### EXERCISE DIRECTIONS
Check each line of the entries below for the word "Rendered", then state how many lines have it and nothing more.
:: AVAILABLE DATA
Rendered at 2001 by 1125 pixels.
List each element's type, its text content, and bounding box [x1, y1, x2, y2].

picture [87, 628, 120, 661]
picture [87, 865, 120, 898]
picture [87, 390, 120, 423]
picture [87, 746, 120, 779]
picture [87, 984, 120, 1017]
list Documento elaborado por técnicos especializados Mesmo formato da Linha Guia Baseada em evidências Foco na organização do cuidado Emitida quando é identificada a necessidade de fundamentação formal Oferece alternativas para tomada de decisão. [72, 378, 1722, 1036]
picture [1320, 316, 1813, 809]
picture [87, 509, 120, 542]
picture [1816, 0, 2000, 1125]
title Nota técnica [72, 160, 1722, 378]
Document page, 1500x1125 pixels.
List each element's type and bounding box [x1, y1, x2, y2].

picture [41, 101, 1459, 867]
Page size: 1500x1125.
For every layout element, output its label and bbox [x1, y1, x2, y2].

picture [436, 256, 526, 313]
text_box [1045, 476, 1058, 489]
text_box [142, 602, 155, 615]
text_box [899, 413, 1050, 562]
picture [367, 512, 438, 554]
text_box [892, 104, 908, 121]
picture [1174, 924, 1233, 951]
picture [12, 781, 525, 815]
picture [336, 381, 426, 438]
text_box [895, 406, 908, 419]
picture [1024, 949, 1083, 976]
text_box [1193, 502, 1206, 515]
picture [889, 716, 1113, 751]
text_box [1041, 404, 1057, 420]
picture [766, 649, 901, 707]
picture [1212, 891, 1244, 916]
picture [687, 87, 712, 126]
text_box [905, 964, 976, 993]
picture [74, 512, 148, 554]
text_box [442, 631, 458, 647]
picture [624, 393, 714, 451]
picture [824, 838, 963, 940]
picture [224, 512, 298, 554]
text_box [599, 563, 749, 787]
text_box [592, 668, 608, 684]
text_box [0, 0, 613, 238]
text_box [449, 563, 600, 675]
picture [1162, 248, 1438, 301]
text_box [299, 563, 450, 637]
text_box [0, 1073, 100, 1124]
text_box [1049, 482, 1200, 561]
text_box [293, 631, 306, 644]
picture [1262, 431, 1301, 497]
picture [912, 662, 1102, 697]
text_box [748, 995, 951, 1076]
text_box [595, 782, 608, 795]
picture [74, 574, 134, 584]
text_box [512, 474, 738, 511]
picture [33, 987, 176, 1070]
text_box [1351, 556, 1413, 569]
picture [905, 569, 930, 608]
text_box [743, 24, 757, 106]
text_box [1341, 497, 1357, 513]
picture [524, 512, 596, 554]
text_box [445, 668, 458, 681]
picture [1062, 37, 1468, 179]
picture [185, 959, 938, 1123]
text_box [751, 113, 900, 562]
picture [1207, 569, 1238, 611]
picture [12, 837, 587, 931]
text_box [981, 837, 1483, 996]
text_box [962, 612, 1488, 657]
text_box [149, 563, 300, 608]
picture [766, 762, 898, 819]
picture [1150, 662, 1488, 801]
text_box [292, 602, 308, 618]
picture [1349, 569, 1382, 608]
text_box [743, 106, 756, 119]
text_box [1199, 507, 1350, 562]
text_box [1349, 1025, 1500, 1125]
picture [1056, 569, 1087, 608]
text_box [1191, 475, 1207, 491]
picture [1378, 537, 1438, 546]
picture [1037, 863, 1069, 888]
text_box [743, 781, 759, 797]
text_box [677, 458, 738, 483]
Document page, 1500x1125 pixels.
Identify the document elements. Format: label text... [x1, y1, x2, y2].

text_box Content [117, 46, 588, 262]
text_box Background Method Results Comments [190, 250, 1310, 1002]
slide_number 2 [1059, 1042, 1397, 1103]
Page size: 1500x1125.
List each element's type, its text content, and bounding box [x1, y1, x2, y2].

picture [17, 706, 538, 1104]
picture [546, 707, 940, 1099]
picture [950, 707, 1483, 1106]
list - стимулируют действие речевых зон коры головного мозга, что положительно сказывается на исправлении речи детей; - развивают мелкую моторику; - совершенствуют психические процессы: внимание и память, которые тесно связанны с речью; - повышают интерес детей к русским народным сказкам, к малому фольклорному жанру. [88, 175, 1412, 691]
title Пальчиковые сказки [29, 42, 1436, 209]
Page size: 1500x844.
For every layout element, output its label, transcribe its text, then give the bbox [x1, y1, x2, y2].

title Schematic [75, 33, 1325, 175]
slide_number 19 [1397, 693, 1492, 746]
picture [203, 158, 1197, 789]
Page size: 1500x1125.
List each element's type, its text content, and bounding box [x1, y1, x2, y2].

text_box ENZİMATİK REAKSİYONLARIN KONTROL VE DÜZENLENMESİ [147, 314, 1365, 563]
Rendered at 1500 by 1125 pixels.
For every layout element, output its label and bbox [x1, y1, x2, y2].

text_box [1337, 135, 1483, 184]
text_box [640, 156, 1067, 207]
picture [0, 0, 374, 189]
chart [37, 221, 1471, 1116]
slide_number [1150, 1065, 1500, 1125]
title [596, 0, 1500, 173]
::::
### REPLY
2